Detecting and tracking behavioural patterns through Personalized Ambient Monitoring
J.D. Amor and C.J. James
Bipolar disorder (BD) is a serious mental disorder that affects between 0.4 and 1.6% of the population  and costs the UK economy £2 Billion annually. BD is characterized by recurring episodes of mania and depression. Mania typically presents with an elevated mood, decreased need of sleep and pressure of thoughts and speech. Conversely, depression typically presents with depressed mood, decreased energy and increased need of sleep. BD can be very disruptive to a person’s daily life, but can be controlled through pharmaceutical and therapeutic methods.
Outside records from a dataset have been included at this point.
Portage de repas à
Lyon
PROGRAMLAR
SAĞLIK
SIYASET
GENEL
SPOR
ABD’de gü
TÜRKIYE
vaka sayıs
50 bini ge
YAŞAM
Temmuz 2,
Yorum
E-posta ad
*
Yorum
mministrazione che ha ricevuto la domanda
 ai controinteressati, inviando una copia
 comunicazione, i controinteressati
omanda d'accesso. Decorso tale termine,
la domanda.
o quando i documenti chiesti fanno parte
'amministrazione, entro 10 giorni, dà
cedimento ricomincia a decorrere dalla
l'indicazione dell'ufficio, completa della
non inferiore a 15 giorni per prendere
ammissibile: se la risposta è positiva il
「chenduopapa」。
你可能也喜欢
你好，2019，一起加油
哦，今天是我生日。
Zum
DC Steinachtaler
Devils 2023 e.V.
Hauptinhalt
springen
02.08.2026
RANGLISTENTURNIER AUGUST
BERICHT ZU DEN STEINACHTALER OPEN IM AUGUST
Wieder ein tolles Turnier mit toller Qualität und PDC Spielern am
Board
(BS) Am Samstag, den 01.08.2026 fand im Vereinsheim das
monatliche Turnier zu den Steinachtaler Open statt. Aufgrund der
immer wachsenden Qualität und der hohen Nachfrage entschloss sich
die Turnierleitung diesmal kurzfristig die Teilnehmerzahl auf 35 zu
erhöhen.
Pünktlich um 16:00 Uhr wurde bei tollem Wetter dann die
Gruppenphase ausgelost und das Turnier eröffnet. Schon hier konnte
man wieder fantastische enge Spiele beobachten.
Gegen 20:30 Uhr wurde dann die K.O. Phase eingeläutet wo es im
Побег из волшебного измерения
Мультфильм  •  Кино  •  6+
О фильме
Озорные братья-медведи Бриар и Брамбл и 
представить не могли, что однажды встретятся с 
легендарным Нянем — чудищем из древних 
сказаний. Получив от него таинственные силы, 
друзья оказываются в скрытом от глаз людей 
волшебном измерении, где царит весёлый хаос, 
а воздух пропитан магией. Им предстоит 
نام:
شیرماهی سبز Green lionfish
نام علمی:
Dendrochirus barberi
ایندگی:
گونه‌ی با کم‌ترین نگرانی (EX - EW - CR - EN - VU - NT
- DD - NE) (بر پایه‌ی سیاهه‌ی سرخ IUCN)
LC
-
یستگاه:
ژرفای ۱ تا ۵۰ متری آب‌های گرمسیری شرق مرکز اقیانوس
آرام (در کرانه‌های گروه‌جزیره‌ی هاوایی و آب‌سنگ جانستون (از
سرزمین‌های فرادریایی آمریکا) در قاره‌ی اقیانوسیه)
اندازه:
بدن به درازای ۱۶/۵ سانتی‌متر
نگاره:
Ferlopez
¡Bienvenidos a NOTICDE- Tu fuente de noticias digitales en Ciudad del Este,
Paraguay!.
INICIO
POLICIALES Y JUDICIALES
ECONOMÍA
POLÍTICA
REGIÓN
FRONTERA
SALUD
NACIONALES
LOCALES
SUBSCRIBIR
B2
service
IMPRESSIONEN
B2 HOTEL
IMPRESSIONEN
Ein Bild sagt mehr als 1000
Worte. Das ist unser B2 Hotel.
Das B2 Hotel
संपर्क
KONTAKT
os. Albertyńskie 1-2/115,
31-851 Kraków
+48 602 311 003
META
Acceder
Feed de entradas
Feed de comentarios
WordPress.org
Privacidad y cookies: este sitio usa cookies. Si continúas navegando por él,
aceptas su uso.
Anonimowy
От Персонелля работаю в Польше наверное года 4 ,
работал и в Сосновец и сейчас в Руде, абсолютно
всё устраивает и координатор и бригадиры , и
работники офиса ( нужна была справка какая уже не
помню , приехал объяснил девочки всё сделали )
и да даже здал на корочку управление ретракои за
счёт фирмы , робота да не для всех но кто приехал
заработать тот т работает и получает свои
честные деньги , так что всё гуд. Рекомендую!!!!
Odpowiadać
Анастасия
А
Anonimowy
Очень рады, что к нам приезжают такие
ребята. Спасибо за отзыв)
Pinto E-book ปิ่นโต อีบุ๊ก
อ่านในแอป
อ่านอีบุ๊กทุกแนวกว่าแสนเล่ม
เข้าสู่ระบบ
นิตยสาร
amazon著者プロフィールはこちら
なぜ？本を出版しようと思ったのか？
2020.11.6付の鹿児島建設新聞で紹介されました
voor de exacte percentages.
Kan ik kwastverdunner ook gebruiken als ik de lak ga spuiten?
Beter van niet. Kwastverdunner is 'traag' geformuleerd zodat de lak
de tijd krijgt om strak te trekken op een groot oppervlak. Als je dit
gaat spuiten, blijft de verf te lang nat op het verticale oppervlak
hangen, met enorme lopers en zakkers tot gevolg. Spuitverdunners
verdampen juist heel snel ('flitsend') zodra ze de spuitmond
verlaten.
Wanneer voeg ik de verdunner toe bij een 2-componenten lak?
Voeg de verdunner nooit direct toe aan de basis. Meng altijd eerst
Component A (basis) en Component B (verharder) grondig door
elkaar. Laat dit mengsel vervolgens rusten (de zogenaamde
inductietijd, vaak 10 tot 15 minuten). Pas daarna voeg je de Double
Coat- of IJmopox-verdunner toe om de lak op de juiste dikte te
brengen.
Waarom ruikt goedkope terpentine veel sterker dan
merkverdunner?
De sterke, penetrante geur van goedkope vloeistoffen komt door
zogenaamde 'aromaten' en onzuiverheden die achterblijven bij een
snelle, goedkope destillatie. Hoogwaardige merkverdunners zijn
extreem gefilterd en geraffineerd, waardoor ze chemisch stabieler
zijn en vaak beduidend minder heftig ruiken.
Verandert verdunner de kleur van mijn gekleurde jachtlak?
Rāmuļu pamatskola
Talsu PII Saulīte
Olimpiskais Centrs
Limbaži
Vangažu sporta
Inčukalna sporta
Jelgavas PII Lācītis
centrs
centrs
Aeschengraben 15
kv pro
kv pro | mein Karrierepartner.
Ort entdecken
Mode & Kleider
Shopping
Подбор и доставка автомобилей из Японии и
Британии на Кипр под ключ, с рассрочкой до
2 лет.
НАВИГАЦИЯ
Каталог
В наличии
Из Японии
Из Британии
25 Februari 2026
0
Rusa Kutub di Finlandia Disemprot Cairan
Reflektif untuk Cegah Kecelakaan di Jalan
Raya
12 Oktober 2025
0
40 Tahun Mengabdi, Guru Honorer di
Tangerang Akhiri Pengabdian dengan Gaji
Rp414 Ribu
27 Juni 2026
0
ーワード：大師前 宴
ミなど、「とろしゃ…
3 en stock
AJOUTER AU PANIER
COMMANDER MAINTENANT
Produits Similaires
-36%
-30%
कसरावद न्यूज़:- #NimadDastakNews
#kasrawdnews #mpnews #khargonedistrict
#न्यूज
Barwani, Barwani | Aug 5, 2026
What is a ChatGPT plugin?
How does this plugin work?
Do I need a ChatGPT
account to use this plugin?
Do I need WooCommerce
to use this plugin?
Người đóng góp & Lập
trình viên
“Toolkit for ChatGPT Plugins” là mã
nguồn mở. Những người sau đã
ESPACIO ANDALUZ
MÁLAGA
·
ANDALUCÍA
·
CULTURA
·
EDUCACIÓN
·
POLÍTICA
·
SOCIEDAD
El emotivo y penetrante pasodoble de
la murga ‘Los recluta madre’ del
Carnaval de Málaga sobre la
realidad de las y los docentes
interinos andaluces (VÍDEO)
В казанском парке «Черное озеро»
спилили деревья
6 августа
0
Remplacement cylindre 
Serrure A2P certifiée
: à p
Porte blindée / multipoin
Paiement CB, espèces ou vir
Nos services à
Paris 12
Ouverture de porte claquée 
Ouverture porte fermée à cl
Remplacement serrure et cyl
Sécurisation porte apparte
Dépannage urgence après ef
Many of the therapeutic treatments for BD focus on maintaining a stable daily rhythm and minimizing the stressful experiences that can trigger an affective episode. In addition to this many people with BD self-monitor their condition, keeping records of their activity and mood, in order to identify the onset of an affective episode so that steps may be taken to lessen the severity of the episode .
The Personalized Ambient Monitoring (PAM) project  is aiming to develop a self-help tool for monitoring BD that can track a person’s behavioural patterns and from changes in those patterns, predict the person’s mood state. To date, we have developed a system that monitors behavior in an ambient and unobtrusive manner and which can detect a person’s normal behavioral patterns and detect when their behavior deviates from this norm.
We use a number of discrete sensors to provide monitoring in the home environment and also in an ambulatory setting. In the home environment we have a bespoke environmental node  and additional sensors such as PIRs, light sensors and a camera . For ambulatory monitoring we use a custom built wearable node coupled to a mobile phone. The data gathered from these sensors are processed in a training period, using Continuous Profile Modeling (CPM) , to extract the underlying behavioral patterns. Once the behavioral patterns have been established, further data can be tested against these to detect changes.
In this work we give an overview of the PAM system, describe the sensors used and explain the data processing methodologies. Some results from a technical trial of the system, including a wearable component, are presented.